Во-первых, мне думается, что все, чему Вы сделали меня свидетелем, — неправда. Мне могут сказать, что я не судья в этом вопросе, ибо мне довелось быть в Париже всего несколько дней, и этот срок не дает мне нрава судить о жизни Ваших людей и Вашей страны.
Но Ваш фильм претендует на всечеловечность, на доказательство извечного и всесильного зова плоти, присущего человеку вообще, независимо от возраста и условий общественной морали. И тут уже любой зритель имеет право сказать: правда это пли неправда.
Мне думается, что это неправда. Меня убеждает в этом окружающее, история, искусство, созданное людьми. Мне думается, что если бы все было так, как в фильме, и люди были бы такими, какими Вы их изображаете, не было бы ни Венеры Милосской, ни Джоконды, которых так бережно хранит Ваш народ в Лувре, не было бы Ромео и Джульетты, не было бы музыки Бетховена и Шопена, не было бы Вашей прекрасной литературы, не было бы Бальзака и Мопассана...
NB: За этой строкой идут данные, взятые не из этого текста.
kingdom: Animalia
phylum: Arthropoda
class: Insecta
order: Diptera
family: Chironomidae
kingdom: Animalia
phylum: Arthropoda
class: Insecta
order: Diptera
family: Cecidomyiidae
Вы можете возразить мне: «Все это было когда-то, а теперь человек и окружающий его мир стали иными». Предположим, что это так. Но какова же Ваша художническая позиция?
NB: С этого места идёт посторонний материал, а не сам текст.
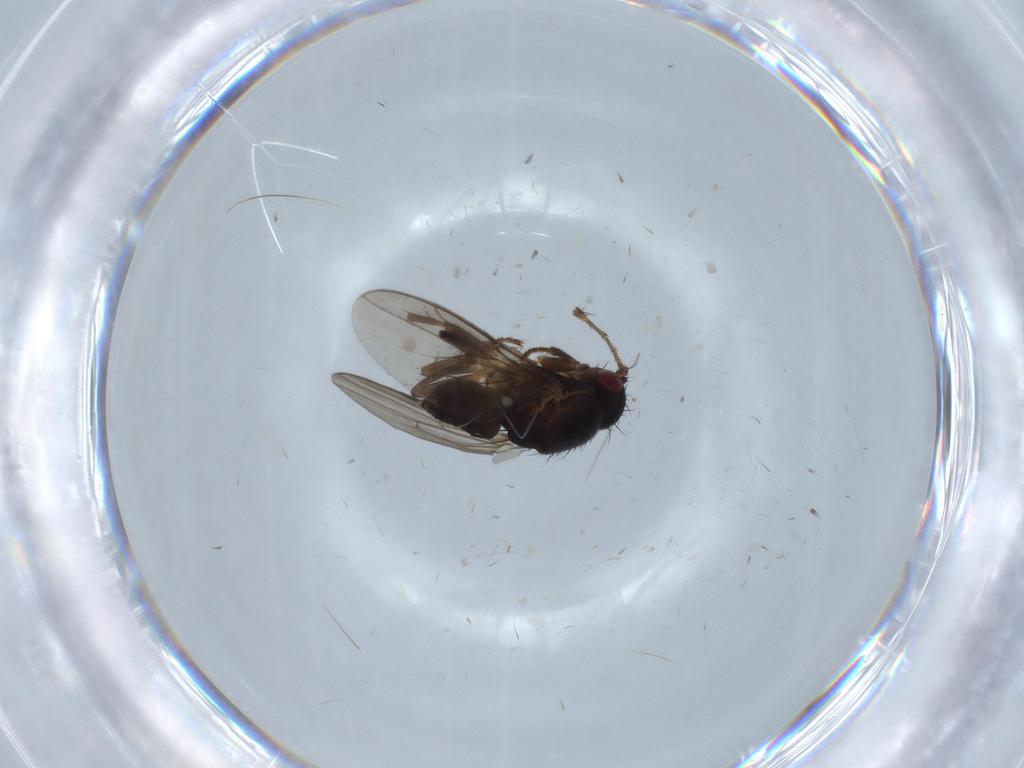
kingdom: Animalia
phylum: Arthropoda
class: Insecta
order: Diptera
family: Sphaeroceridae
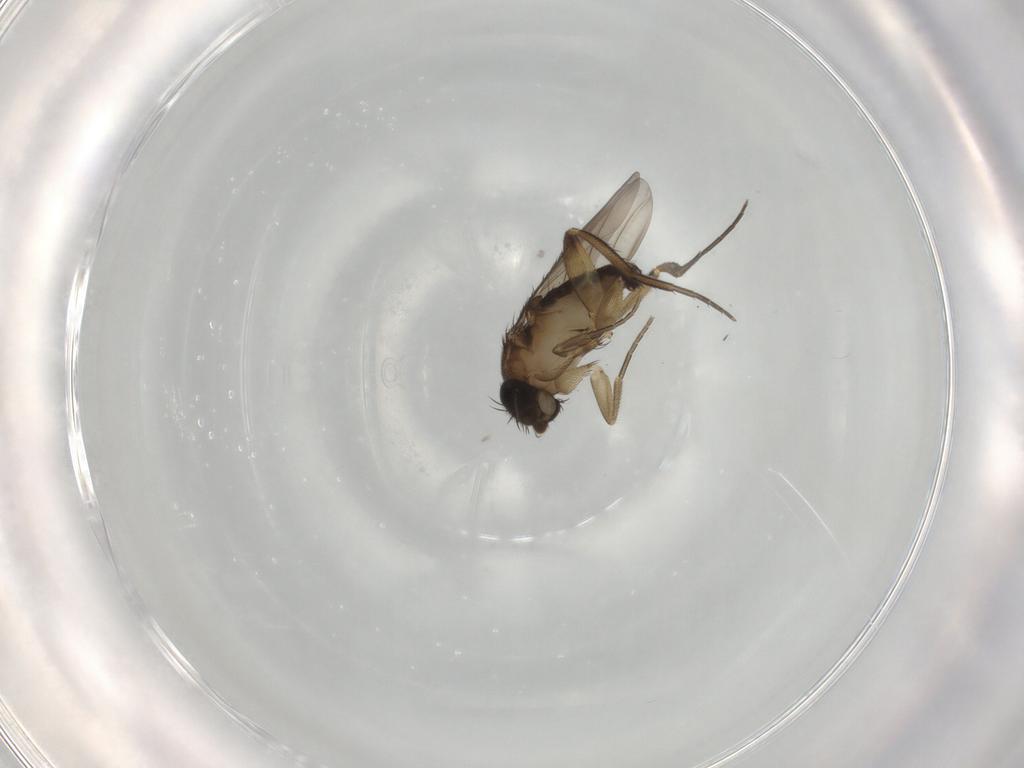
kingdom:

Мне кажется, что Вы в своем фильме осуждаете не определенный слой общества, не определенные корни общественного бытия, превращающие человека в зверя, а вообще человека, вообще человечество, пришедшее, по Вашему разумению, к моральному и физическому вырождению.
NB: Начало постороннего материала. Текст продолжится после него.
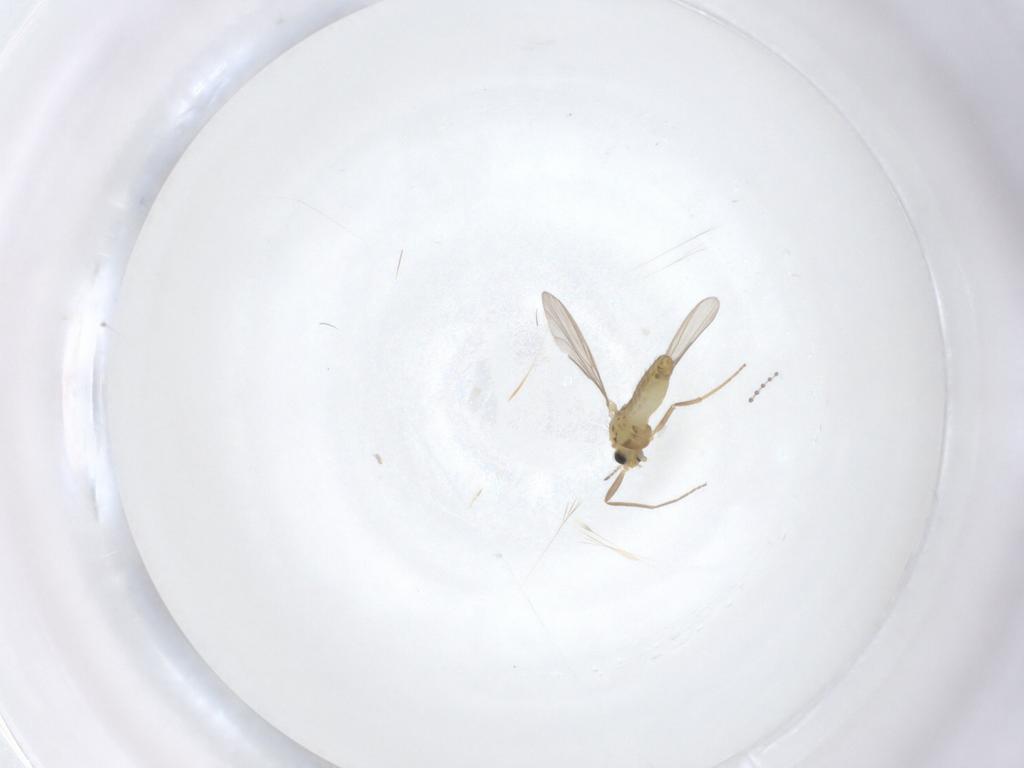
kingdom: Animalia
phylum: Arthropoda
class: Insecta
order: Diptera
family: Chironomidae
А с этим уже невозможно согласиться. Порой начинает казаться, что Вы даже сочувствуете всем этим людям, хрипящим и гнусавящим в грязи в буквальном и переносном смысле этих слов; Вы любуетесь тем, как они жрут, трясут грудями и бедрами, душат друг друга под изысканную музыку, страдают от импотенции и по(.)оти.
Хочется еще раз сказать — все это неправда!
Становится так обидно, что в Вашей изумительно красивой стране, давшей миру столько ценного в искусстве, подарившей человечеству благороднейшие революционные традиции и грандиозные образцы величия человеческого духа, Вы — талантливый и умный художник — не находите другого материала для изображения. Я оставляю сейчас в стороне возможность осуществления Ваших истинных замыслов.
Я прекрасно понимаю, что жизнь художника, стремящегося к правде,— всегда борьба. И только сильные духом добиваются победы. Но вне правды — искусства нет!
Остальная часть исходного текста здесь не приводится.